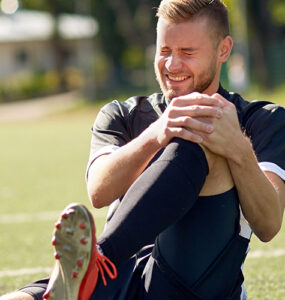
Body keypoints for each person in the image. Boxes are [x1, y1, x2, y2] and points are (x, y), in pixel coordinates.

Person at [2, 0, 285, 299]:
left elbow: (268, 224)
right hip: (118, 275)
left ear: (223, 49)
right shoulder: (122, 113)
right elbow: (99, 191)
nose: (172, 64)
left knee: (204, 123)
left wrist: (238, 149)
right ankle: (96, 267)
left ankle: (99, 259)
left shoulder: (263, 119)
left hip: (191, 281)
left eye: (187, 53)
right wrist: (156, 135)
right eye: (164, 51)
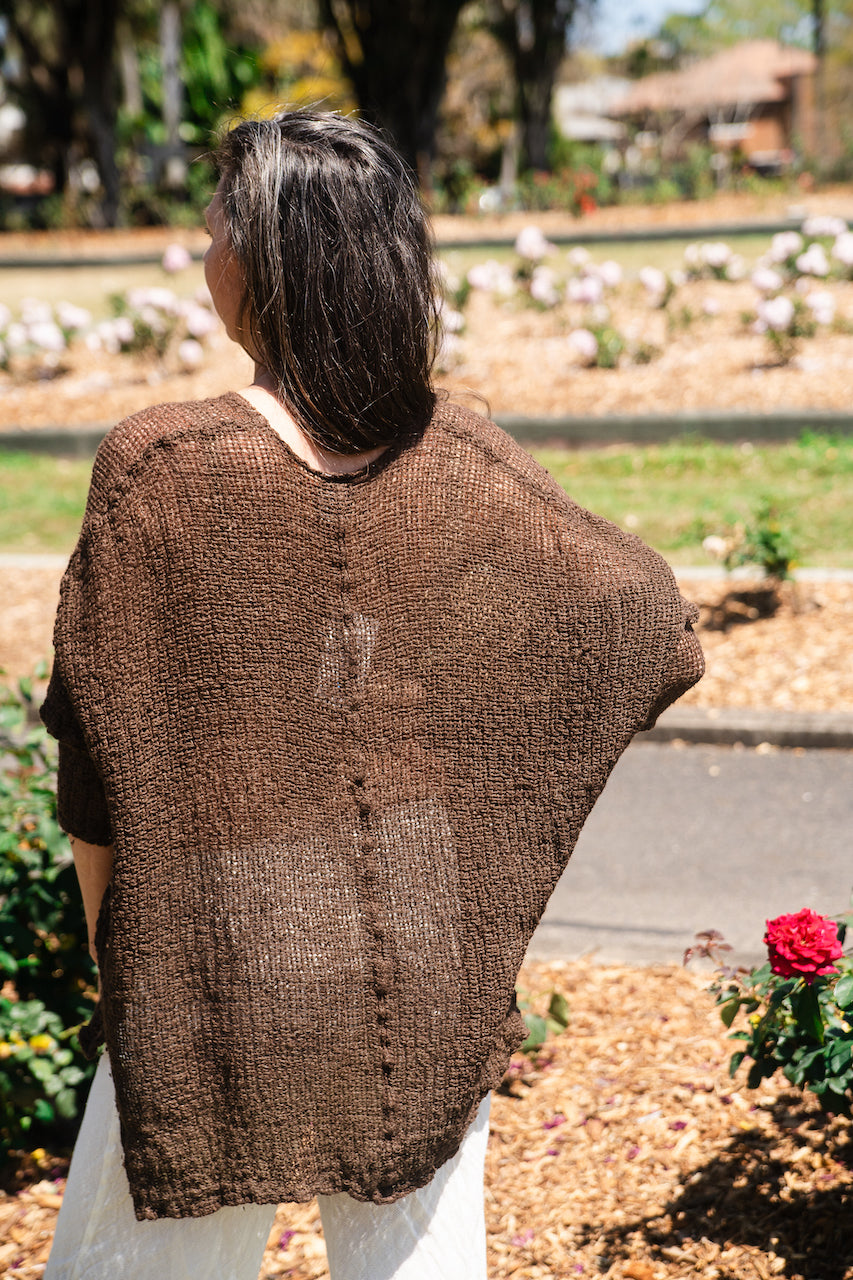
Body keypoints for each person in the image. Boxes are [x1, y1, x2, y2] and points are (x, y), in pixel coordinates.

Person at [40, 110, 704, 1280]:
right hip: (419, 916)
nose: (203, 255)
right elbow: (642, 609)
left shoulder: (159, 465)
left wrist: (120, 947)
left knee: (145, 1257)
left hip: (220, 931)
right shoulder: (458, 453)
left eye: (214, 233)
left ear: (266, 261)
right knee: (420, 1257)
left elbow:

================

**Assignment:**
In the answer, please give only the lines from the line containing "right shoulder: (458, 453)" through the final line of the data, copied exactly.

**Finished exercise:**
right shoulder: (458, 453)
left eye: (214, 233)
left ear: (266, 261)
right knee: (420, 1257)
left elbow:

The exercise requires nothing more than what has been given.